During the small Sunday service Susan led, we bore witness to the unbelievable dual reality these boys live. At face value, you would think we were in latino summer camp… until they started to tell their stories. One young man, smiling at me, explained his story in Spanish with awkward mannerisms so akin to that of my own 16-year old brother. He had traveled from Honduras alone to the U.S. in the hands of a coyote, then caught at the border he was placed into a windowless jail cell for 11 days, never seeing the sun, sleeping on the floor with one meal a day consisting of white bread and butter. This boy is barely 16. He was not allowed to contact his family in Honduras or the United States during this time. Then he jumped on a plane for the first time in his life to fly to New York (though his father is in New Orleans), which is how he happened to be sitting across from me. Noah and the boy talked back and forth until we asked why he had come. The boy just smiled awkwardly and shook his head. He didn’t want to answer that question.

As a part of the service Susan led for the boys, she asked them what they were thankful for (para qué damos gracias?). One by one, eyes closed and brows furrowed in concentration with hands clasped at their chests as they knelt on the cheap carpet, the boys chimed in: the health of my family, the staff at Abbott House, having passed through to the States safely, mi Mama, mi Papa... And I bit my lip as hard as I could to keep tears from flowing down my face, filled with anger, despair, and disbelief.

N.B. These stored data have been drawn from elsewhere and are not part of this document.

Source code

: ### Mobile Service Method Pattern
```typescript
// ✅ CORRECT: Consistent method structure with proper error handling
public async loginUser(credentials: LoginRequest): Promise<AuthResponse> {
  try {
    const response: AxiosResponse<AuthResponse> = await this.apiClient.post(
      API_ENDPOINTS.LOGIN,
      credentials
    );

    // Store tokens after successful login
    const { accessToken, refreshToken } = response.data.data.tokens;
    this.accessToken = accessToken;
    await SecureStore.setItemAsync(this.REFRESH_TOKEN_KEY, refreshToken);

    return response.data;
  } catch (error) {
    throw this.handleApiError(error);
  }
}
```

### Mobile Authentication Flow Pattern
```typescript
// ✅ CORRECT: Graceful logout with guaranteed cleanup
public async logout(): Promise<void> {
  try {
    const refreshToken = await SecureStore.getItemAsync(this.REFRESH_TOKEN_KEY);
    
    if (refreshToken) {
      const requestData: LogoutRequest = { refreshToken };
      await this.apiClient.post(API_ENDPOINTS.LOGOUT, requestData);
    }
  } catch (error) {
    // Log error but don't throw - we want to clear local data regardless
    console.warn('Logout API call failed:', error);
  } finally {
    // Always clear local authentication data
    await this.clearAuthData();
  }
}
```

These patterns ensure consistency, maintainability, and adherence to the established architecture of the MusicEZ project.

Saul Alinsky said action happens when we see the world as it is, and compare it to the world as we think it should be. No child should ever have to leave their family, no child should ever be forced to fend for themselves at 11, nor sit in a jail cell wondering if someone is waiting for them on the other side. It is unbelievable, yet it happens. By the tens of thousands, it happens. And there is something we can all do, even if it simply means reading that next New York Times article from start to finish. Or in my case, to return to my work at Cristosal with renewed purpose and vigor, supporting organizations like Abbott House who provide these young men with the basic services and care that they so desperately deserve, and those like Cristosal that seek to directly address those problems which had them flee in the first place.